◆ **Source document**:
════════════════════

[Userspace RCU] Introducing a new data structure: Fractal Trie

Wed Apr 1 13:35:09 EDT 2026

Hi!

I've implemented a new RCU Trie data structure, and would welcome
your feedback while it's in development stage.

It's currently sitting in a development branch of my private
userspace-rcu repository. It's currently targeting userspace
applications, but could be ported to the Linux kernel if there is a
use-case for it.

https://github.com/compudj/userspace-rcu-dev/tree/fractal-trie-dev

I've started working on this project around 2012, and I've recently
been able to find time to pursue this work. (Many thanks to ISC.org
for funding this!).

Here are a few major use-cases I see are a good fit:

- DNS resolver,
- IP routing tables.
- Real-time application data structure lookups with strict real-time
   bound limits (wait-free, guaranteed bounded number of cache line
   loads per key byte).

════════════════════

◆ **Source information**:
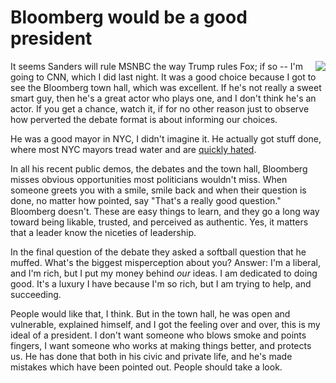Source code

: # Bloomberg would be a good president
<img src="http://scripting.com/images/2020/02/27/bloombergHead.png" border="0" align="right">It seems Sanders will rule MSNBC the way Trump rules Fox; if so -- I'm going to CNN, which I did last night. It was a good choice because I got to see the Bloomberg town hall, which was excellent. If he's not really a sweet smart guy,  then he's a great actor who plays one, and I don't think he's an actor. If you get a chance, watch it, if for no other reason just to observe how perverted the debate format is about informing our choices. 

He was a good mayor in NYC, I didn't imagine it. He actually got stuff done, where most NYC mayors tread water and are <a href="https://en.wikipedia.org/wiki/John_Lindsay#Mayoralty">quickly hated</a>. 

In all his recent public demos, the debates and the town hall, Bloomberg misses obvious opportunities most politicians wouldn't miss. When someone greets you with a smile, smile back and when their question is done, no matter how pointed, say "That's a really good question." Bloomberg doesn't. These are easy things to learn, and they go a long way toward being likable, trusted, and perceived as authentic. Yes, it matters that a leader know the niceties of leadership.

In the final question of the debate they asked a softball question that he muffed. What's the biggest misperception about you? Answer: I'm a liberal, and I'm rich, but I put my money behind <i>our</i> ideas. I am dedicated to doing good. It's a luxury I have because I'm so rich, but I am trying to help, and succeeding. 

People would like that, I think. But in the town hall, he was open and vulnerable, explained himself, and I got the feeling over and over, this is my ideal of a president. I don't want someone who blows smoke and points fingers, I want someone who works at making things better, and protects us. He has done that both in his civic and private life, and he's made mistakes which have been pointed out. People should take a look.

════════════════════

◆ **Tasks for this exercise**:
1. Rewrite the Fractal Trie announcement from "I've started working" to "for funding this!).", replacing "2012" with "2010".
2. List every use-case that the Fractal Trie announcement names as a good fit for the data structure.
3. Carry on writing the Fractal Trie announcement from its last sentence.
The entries have no connection to the Fractal Trie announcement.

◆ **Answers below**:
1.
I've started working on this project around 2010, and I've recently
been able to find time to pursue this work. (Many thanks to ISC.org
for funding this!).

2.
- DNS resolver
- IP routing tables
- Real-time application data structure lookups with strict real-time bound limits (wait-free, guaranteed bounded number of cache line loads per key byte)

3.
I'm pasting the API header top comment as summary of the feature set
here:

/*
  * urcu/fractal-trie.h
  *
  * Userspace RCU library - Fractal Trie
  *
  * A concurrent, RCU-protected ordered trie mapping variable or
  * fixed-length byte keys to user-defined nodes. Keys are opaque
  * byte sequences with no reserved or sentinel values; unlike
  * tries that rely on NUL or other terminal characters, any byte
  * value may appear at any position in a key. Lookups and
  * traversals are wait-free under the RCU read-side lock and can
  * proceed concurrently with mutations. The internal structure is
  * acyclic by construction: no sequence of concurrent updates can
  * introduce a cycle, ensuring that all lookups and traversals
  * complete in bounded time. Supports exact lookup, partial
  * (prefix) match, ordered iteration, duplicate key chains, and
  * range queries (<=, >=, <, >). A longest-match lookup reports
  * the deepest trie position matching a prefix of the input key,
  * even if that position has no external node.
  *
  * Performance characteristics:
  *
  * - Lookup: At most 2 cache-line accesses per key byte.
  * - Ordered traversal: At most 3 cache-line accesses per node.
  *
  * Internal node configurations:
  *
  * Internal nodes self-adapt to the key population using several
  * configurations (linear, 1D pool, 2D pool, pigeon), each with
  * a different indexing strategy suited to its child density.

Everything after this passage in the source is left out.